Tommy and his mother never saw eye-to-eye on what “picked-up” meant, but he was pretty sure he knew what the minimum was, and that’s what he set his sights on. He straightened a few magazines, put the remote next to the TV, and put some pillows back on the couch. Then he got a rag and a can of spray. He had argued with his mother that “picking up” did not include dusting, but he had lost that battle a long time ago. In fact, he had lost is several times. She had countered with “You know what I meant,” which he had learned the hard way was code for “This is not a discussion.” Amy Bryant was a patient and indulgent mother, but the prospect of visitors dried up her patience and shifted her indulgence to her guests.

The mechanicalness of dusting, at least the way Tommy did it, left a space in his brain that was easily filled with daydreams.
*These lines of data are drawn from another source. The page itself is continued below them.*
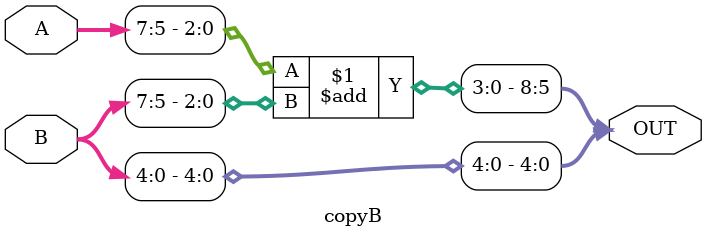
<source format=v>
module copyA #(
  parameter BIT_WIDTH=8,
  parameter K=5
)(

  input    [BIT_WIDTH-1:0] A,B,
  output   [BIT_WIDTH:0] OUT
);
  generate
    if (K == 0) begin
      assign OUT = A + B;
    end else begin
      assign OUT[BIT_WIDTH:K] = A[BIT_WIDTH-1:K] + B[BIT_WIDTH-1:K];
      assign OUT[K-1:0] = A[K-1:0];
    end
  endgenerate
endmodule

module copyB #(
  parameter BIT_WIDTH=8,
  parameter K=5
)(

  input    [BIT_WIDTH-1:0] A,B,
  output   [BIT_WIDTH:0] OUT
);
  generate
    if (K == 0) begin
      assign OUT = A + B;
    end else begin
      assign OUT[BIT_WIDTH:K] = A[BIT_WIDTH-1:K] + B[BIT_WIDTH-1:K];
      assign OUT[K-1:0] = B[K-1:0];
    end
  endgenerate
endmodule

</source>
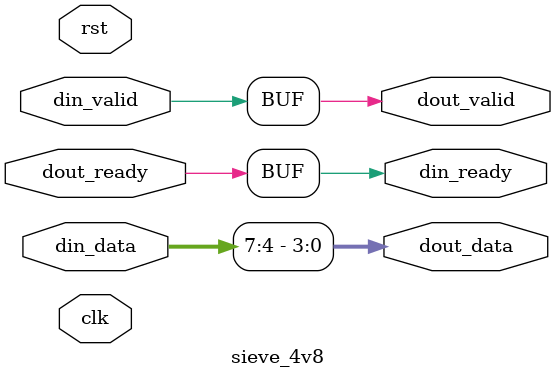
<source format=v>
module sieve_4v8
  (
   input             clk,
   input             rst,
   output wire       din_ready,
   input wire        din_valid,
   input wire [7:0]  din_data,
   input wire        dout_ready,
   output wire       dout_valid,
   output wire [3:0] dout_data

   );

   assign dout_data = {din_data[7:4]};

   assign dout_valid = din_valid;
   assign din_ready  = dout_ready;

endmodule

</source>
Dusting brought on thoughts he had been trying to avoid. The idea of being in the same room as Anne Homer brought back the jitters. Not because he disliked her, it was more that he idolized her. Her very presence made him feel small. She was everything he was not. In Tommy’s eyes, she was everything the rest of humanity was not. She was beautiful, she was smart, she was athletic, she was popular, and unlike her friends, she was unfailingly nice. She was perfect. When his mind really went free he thought she must be an angel. His real mind, the one he had some control over, knew that those thoughts were just his imagination running wild, but still he wondered how this one person could be so different from everyone else in the world.